Améliorer les «conditions-cadres»

C’est ce que rappelle d’ailleurs l’Observatoire suisse de la santé en conclusion de son rapport précité: «L’écart entre les besoins et l’offre disponible est de ce fait essentiellement dû aux sorties précoces de la profession et aux pertes enregistrées au moment de la transition entre la formation et l’entrée sur le marché du travail.» Avant d’ajouter: «C’est pourquoi le maintien du personnel et l’extension de la durée de l’exercice professionnel jouent un rôle décisif, quand bien même les mesures doivent être poursuivies dans tous les domaines d’intervention, et si possible renforcées. Les établissements sont appelés à prendre le plus grand soin de leur personnel. Et pour leur permettre de le faire, il faut que les milieux politiques et les autorités fassent preuve de vision et mettent en place des conditions-cadres optimales.»
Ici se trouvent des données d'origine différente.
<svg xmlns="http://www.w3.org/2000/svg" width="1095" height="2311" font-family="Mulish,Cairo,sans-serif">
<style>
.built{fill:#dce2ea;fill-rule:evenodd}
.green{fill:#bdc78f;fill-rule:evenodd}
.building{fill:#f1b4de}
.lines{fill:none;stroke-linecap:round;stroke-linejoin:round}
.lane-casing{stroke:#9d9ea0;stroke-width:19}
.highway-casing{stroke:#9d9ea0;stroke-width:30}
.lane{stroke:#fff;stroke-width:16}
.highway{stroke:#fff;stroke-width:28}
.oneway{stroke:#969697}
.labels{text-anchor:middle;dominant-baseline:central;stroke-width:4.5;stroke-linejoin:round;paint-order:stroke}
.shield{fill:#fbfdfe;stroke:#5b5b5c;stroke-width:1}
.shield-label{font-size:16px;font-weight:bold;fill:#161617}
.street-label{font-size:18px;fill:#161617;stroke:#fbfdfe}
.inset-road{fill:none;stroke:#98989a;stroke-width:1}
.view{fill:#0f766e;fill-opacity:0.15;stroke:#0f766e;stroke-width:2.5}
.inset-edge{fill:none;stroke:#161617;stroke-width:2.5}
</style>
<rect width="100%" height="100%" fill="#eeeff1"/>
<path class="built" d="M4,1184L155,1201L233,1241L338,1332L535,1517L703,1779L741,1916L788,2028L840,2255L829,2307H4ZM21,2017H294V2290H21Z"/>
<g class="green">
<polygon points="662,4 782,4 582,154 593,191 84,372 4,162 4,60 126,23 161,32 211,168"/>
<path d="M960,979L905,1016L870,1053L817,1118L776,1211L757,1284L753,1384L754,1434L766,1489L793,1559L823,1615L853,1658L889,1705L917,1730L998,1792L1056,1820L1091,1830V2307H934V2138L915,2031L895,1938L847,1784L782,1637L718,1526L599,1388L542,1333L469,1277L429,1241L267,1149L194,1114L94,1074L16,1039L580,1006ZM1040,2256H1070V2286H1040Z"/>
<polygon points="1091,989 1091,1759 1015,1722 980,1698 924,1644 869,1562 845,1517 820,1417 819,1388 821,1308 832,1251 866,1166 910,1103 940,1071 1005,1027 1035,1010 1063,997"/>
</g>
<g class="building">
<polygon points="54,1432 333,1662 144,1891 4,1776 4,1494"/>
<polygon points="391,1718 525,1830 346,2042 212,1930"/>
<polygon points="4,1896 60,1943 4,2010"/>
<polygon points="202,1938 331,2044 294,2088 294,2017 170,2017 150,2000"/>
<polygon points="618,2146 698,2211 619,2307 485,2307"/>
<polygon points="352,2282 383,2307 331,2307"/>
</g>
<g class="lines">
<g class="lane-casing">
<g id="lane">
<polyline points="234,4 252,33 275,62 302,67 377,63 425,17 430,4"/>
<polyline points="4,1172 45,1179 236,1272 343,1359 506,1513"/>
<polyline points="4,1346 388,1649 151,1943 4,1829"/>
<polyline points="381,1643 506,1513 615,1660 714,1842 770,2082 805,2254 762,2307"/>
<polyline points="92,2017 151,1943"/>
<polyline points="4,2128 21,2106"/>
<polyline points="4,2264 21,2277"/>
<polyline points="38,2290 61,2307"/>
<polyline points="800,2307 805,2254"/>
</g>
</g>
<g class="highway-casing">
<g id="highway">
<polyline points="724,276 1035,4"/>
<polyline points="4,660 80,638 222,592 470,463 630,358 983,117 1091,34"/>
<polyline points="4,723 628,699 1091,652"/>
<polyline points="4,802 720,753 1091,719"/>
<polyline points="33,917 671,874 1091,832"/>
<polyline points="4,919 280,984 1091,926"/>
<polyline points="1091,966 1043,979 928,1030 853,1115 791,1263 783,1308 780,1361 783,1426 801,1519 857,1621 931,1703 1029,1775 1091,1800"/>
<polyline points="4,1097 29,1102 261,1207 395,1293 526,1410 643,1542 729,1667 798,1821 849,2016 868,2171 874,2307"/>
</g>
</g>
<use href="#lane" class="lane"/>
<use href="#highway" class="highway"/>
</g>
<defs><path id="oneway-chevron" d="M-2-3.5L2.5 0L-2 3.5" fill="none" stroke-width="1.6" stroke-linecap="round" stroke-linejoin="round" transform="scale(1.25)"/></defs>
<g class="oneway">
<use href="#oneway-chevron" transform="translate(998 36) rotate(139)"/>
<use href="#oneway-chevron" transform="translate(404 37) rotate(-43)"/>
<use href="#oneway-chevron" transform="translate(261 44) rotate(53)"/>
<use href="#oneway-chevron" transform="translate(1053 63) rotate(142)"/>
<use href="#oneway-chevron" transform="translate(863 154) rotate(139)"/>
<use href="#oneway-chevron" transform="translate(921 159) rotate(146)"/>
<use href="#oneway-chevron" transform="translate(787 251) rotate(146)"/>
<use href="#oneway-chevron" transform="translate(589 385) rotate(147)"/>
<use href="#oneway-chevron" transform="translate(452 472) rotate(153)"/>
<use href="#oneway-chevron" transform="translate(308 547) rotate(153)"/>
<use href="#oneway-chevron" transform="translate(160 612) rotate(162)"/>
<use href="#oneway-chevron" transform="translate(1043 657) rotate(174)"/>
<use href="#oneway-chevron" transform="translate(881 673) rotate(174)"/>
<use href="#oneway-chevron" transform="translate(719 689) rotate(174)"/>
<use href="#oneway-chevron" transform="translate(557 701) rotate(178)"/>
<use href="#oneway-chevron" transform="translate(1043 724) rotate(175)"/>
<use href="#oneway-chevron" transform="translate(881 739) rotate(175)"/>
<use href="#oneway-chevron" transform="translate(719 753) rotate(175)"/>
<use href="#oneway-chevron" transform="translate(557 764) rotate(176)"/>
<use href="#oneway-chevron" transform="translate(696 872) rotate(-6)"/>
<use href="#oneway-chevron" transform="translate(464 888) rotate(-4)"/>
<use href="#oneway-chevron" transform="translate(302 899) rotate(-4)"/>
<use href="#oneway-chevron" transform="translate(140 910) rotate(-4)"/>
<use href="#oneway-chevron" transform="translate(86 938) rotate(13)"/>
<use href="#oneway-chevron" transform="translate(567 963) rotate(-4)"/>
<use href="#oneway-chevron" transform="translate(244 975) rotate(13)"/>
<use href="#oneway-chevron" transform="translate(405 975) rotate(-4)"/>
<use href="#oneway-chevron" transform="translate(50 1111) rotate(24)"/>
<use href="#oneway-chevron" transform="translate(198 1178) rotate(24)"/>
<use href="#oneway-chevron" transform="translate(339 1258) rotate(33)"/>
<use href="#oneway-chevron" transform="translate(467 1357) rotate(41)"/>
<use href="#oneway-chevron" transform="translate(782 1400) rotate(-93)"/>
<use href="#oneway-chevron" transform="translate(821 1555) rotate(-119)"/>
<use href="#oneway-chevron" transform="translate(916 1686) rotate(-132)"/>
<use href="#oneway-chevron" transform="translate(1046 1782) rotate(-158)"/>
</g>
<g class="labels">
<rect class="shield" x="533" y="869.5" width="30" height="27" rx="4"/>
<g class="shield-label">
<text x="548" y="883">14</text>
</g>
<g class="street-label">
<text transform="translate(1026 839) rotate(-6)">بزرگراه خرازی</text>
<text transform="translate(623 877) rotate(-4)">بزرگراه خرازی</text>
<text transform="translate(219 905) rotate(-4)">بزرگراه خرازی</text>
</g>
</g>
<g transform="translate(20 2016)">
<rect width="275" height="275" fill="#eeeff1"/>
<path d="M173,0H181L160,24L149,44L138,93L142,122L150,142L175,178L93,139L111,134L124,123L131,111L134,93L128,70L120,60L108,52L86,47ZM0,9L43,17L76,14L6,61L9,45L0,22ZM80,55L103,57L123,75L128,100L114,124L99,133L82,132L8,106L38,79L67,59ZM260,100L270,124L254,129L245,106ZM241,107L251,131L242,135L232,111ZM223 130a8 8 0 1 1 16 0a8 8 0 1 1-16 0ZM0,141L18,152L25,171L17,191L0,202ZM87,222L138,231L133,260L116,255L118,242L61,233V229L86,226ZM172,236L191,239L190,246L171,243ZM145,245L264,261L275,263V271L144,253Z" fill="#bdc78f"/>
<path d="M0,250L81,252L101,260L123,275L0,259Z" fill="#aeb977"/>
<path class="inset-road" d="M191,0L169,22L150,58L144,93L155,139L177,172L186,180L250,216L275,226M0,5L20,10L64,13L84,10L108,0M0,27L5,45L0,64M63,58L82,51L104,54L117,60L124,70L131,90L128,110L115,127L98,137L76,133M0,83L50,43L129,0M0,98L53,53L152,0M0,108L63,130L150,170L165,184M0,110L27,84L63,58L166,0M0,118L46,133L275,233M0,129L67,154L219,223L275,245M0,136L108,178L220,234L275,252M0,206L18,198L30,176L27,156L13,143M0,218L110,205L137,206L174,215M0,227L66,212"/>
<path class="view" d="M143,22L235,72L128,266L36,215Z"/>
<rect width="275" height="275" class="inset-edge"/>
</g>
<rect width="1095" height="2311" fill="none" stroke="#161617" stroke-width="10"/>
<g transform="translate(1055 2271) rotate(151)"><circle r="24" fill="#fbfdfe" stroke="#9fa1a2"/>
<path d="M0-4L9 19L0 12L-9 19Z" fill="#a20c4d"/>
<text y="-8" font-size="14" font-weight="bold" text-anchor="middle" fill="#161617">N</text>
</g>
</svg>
Mettre en place des conditions-cadres optimales, tel est donc l’enjeu véritable. Plusieurs propositions ont été avancées dans ce sens, notamment par les syndicats. Il s’agirait de revaloriser les salaires et la qualité du travail, mettre un terme aux cures d’austérité répétées, etc. Une amélioration des conditions de travail permettrait, selon toute vraisemblance, de juguler l’exode actuel des professionnels de la santé, voire de mettre en place un plan d’augmentation du nombre de soignants, bénéfique au-delà de l’hôpital.

Juste avant le début de la crise du Covid, en effet, une étude commandée par l’Association suisse des infirmiers et infirmières (ASI) concluait qu’augmenter la proportion de personnel infirmier dans les hôpitaux permettrait notamment de faire baisser la durée des hospitalisations. Une économie possible de plus de 350 millions de francs par an était avancée. Pour une raison simple: plus la proportion de personnel infirmier est élevée, plus le risque de mortalité des patients est faible et plus ils peuvent quitter l’hôpital rapidement. A l’inverse, moins il y a d’heures de soins qualifiés par jour, plus le risque d’événements indésirables augmente, ce qui péjore en retour les coûts de la santé (que les cures d’austérité sont pourtant censées diminuer). Mais cette logique, pour des raisons difficiles à cerner, semble échapper à nos décideurs.